Arcosa acquires Southwest Rock Products 

Arcosa has acquired Arizona-based Southwest Rock Products for $150 million in a bid to reduce its cyclicality and enter new geographies.
Loading, Hauling & Excavation / August 9, 2021
By Ben Spencer
Arcosa Southwest Rock Products aggregates Arizona second quarter results
Arcosa's results for the quarter revealed revenues of $515.1 million (© Dmitry Sunagatov | Dreamstime.com)

Arcosa CEO Antonio Carrillo says: “Southwest Rock has an experienced operating team, a strong footprint in the high growth Phoenix market area, and a pipeline of actionable bolt-on opportunities. 

“We have made considerable progress advancing our portfolio shift into higher margin and more stable Construction Products. Since our spin-off, we have invested approximately $1.3 billion in construction materials acquisitions, which has expanded our Construction Products businesses to now represent more than 50% of our Adjusted EBITDA.” 

The move coincides with the release of Arcosa's results for the quarter ended 30 June 2021, which revealed revenues of $515.1 million, up 3%. Highlights also include an adjusted net income of $29.1 million.

“Our second quarter results reflect the resilience of our portfolio of infrastructure businesses as we executed successfully and kept pace with last year’s record results despite some headwinds,” Carrillo continues. 

“Construction activity was strong overall, with some offset from abnormally wet weather during the quarter, especially in our largest markets within Texas and along the Gulf Coast. The integration of StonePoint is progressing smoothly and performance is tracking well against our expectations, adjusting for the wet weather. 

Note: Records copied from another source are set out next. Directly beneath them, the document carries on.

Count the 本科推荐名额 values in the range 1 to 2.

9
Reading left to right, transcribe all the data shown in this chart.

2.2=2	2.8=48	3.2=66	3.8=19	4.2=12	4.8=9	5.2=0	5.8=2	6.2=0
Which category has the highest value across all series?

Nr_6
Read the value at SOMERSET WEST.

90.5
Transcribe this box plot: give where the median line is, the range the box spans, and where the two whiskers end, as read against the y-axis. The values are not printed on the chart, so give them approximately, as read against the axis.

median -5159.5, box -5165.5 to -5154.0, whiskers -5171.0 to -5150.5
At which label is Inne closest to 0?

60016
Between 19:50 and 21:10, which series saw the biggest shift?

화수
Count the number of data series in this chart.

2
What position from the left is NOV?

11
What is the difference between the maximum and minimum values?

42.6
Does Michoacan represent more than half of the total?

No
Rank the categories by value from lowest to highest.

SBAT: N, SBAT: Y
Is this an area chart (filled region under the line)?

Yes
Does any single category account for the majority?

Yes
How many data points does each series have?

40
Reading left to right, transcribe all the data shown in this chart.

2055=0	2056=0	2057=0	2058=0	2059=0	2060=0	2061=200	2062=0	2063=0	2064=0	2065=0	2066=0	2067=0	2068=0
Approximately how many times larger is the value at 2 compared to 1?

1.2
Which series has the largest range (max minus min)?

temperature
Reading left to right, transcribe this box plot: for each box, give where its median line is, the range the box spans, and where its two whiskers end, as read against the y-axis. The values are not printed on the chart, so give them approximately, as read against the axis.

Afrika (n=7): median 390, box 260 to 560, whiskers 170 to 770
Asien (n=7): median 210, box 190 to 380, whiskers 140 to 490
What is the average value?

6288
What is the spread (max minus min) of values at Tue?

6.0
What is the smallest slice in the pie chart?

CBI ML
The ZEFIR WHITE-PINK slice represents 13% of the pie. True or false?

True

“Order activity for our utility and traffic structures businesses was very healthy during the quarter as growth drivers remain intact. We are also encouraged by improving fundamentals in the North American railcar market, with orders in our steel components business outpacing shipments during the quarter. 

“We continue to confront high steel prices. On a positive note, we have been able to proactively raise prices across most of our steel manufacturing businesses to help mitigate the impact on margins. While long-term fundamentals remain strong for our barge business, high steel prices continued to depress order activity. As planned, we will idle our Louisiana plant in the third quarter, and we have taken additional steps to strategically extend our backlog into 2022 to allow time for a market recovery.”